Computer Hardware

reading

Cyganek section 2.1

Modern computers implement a von Neumann architecture which consists of (copied from Wikipedia):

• A processing unit that contains an arithmetic logic unit and processor registers

• A control unit that contains an instruction register and program counter

• Memory that stores data and instructions

• External mass storage

• Input and output mechanisms

An example architecture is shown here:

Fig. 2 (Lambtron / Wikipedia)

Our program and the data it operates on is stored in the main memory of the system. We need to move that from the main memory into the processor.

The arithmetic logic unit (ALU) performs the basic instructions on the data.
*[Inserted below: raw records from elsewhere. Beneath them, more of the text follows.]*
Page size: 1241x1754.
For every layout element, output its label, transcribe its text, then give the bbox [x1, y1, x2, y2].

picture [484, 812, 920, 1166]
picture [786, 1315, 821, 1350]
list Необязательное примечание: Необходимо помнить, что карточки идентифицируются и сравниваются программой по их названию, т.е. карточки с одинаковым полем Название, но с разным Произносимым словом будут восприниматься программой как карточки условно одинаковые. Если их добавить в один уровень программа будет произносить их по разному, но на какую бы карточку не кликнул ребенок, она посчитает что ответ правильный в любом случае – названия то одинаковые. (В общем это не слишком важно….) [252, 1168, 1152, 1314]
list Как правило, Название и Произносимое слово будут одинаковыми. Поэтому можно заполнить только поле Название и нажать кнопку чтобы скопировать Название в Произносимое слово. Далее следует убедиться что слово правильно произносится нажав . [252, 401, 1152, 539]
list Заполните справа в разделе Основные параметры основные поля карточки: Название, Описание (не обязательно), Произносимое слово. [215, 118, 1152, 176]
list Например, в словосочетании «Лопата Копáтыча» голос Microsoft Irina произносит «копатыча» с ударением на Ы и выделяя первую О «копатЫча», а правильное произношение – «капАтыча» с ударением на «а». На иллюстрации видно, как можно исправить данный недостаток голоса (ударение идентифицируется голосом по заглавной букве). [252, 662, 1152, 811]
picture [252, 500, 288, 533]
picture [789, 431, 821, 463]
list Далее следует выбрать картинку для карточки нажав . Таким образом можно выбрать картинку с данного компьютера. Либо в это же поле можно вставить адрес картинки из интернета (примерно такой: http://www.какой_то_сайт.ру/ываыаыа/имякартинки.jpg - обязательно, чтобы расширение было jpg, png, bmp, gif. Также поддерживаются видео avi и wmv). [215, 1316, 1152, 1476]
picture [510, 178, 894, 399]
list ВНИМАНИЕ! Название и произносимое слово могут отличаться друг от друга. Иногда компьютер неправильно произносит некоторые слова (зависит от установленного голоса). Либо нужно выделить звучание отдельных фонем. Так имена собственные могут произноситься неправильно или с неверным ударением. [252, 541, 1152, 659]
The commands that it executes are processor-specific, and if we wanted to code them directly, we’d write our code in assembly language. Luckily we don’t need to do that – instead we’ll code in C++ and use a complier to translate our code into the machine-specific instructions.
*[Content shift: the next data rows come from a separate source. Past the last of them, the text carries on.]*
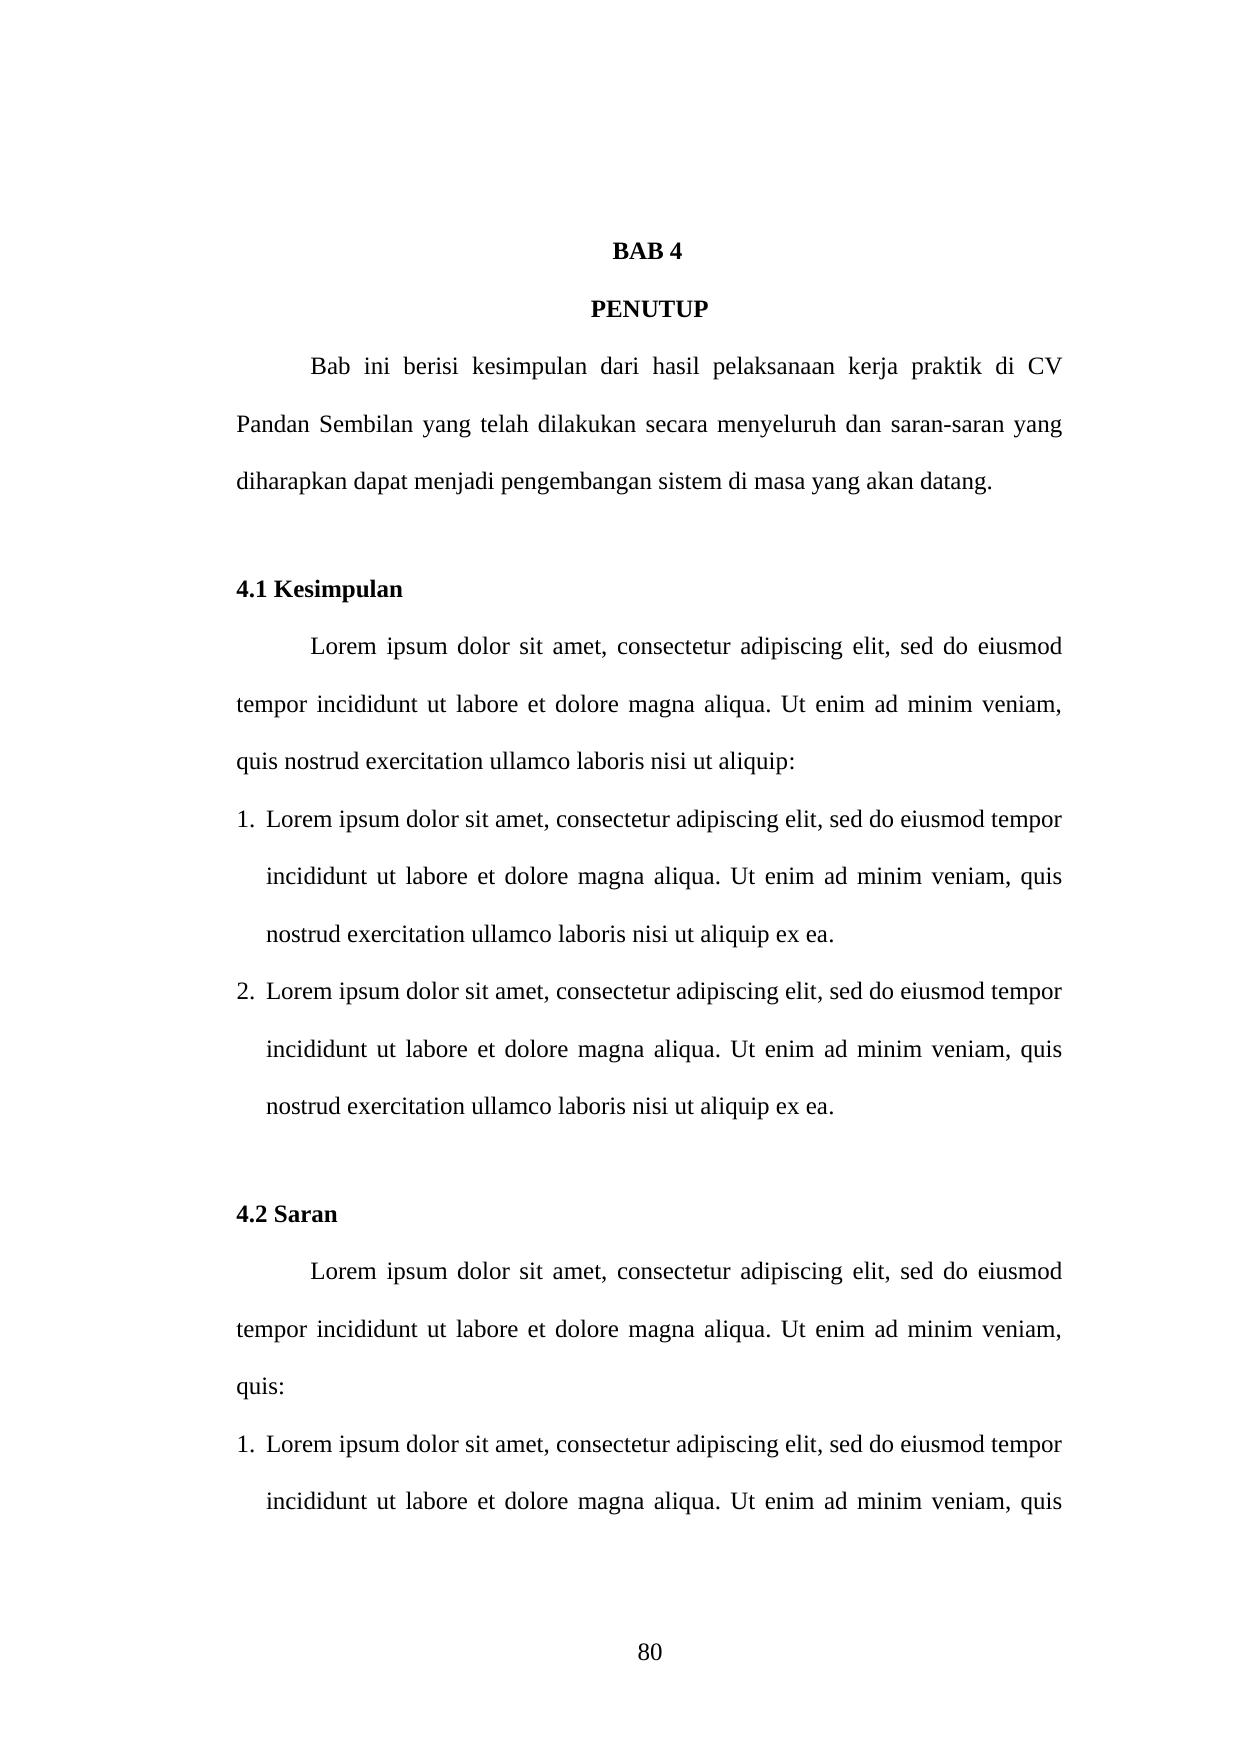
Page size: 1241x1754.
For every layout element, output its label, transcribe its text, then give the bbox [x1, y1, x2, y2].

text Lorem ipsum dolor sit amet, consectetur adipiscing elit, sed do eiusmod tempor incididunt ut labore et dolore magna aliqua. Ut enim ad minim veniam, quis nostrud exercitation ullamco laboris nisi ut aliquip: [236, 631, 1063, 689]
text Lorem ipsum dolor sit amet, consectetur adipiscing elit, sed do eiusmod tempor incididunt ut labore et dolore magna aliqua. Ut enim ad minim veniam, quis nostrud exercitation ullamco laboris nisi ut aliquip: [236, 718, 1063, 775]
subtitle Saran [236, 1199, 1063, 1228]
subtitle Kesimpulan [236, 574, 1063, 603]
text Bab ini berisi kesimpulan dari hasil pelaksanaan kerja praktik di CV Pandan Sembilan yang telah dilakukan secara menyeluruh dan saran-saran yang diharapkan dapat menjadi pengembangan sistem di masa yang akan datang. [236, 351, 1063, 495]
list Lorem ipsum dolor sit amet, consectetur adipiscing elit, sed do eiusmod tempor incididunt ut labore et dolore magna aliqua. Ut enim ad minim veniam, quis nostrud exercitation ullamco laboris nisi ut aliquip ex ea. [236, 804, 1063, 948]
text Lorem ipsum dolor sit amet, consectetur adipiscing elit, sed do eiusmod tempor incididunt ut labore et dolore magna aliqua. Ut enim ad minim veniam, quis: [236, 1343, 1063, 1400]
subtitle PENUTUP [236, 236, 1063, 323]
list Lorem ipsum dolor sit amet, consectetur adipiscing elit, sed do eiusmod tempor incididunt ut labore et dolore magna aliqua. Ut enim ad minim veniam, quis nostrud exercitation ullamco laboris nisi ut aliquip ex ea. [236, 976, 1063, 1120]
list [236, 1458, 1063, 1515]
text Lorem ipsum dolor sit amet, consectetur adipiscing elit, sed do eiusmod tempor incididunt ut labore et dolore magna aliqua. Ut enim ad minim veniam, quis: [236, 1256, 1063, 1314]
Data moves through a memory hierarchy, typically something like

main memory → L3 cache → L2 cache → L1 cache → processor registers

The further away the data is from the processor, the longer it takes to move it to the processor, but the larger the pool of memory.

There are some instances (that’s we’ll see later), where knowledge of this memory hierarchy can allow us to write faster programs.

On our machines, you can see the details of the processor, including the cache size, by doing:

less /proc/cpuinfo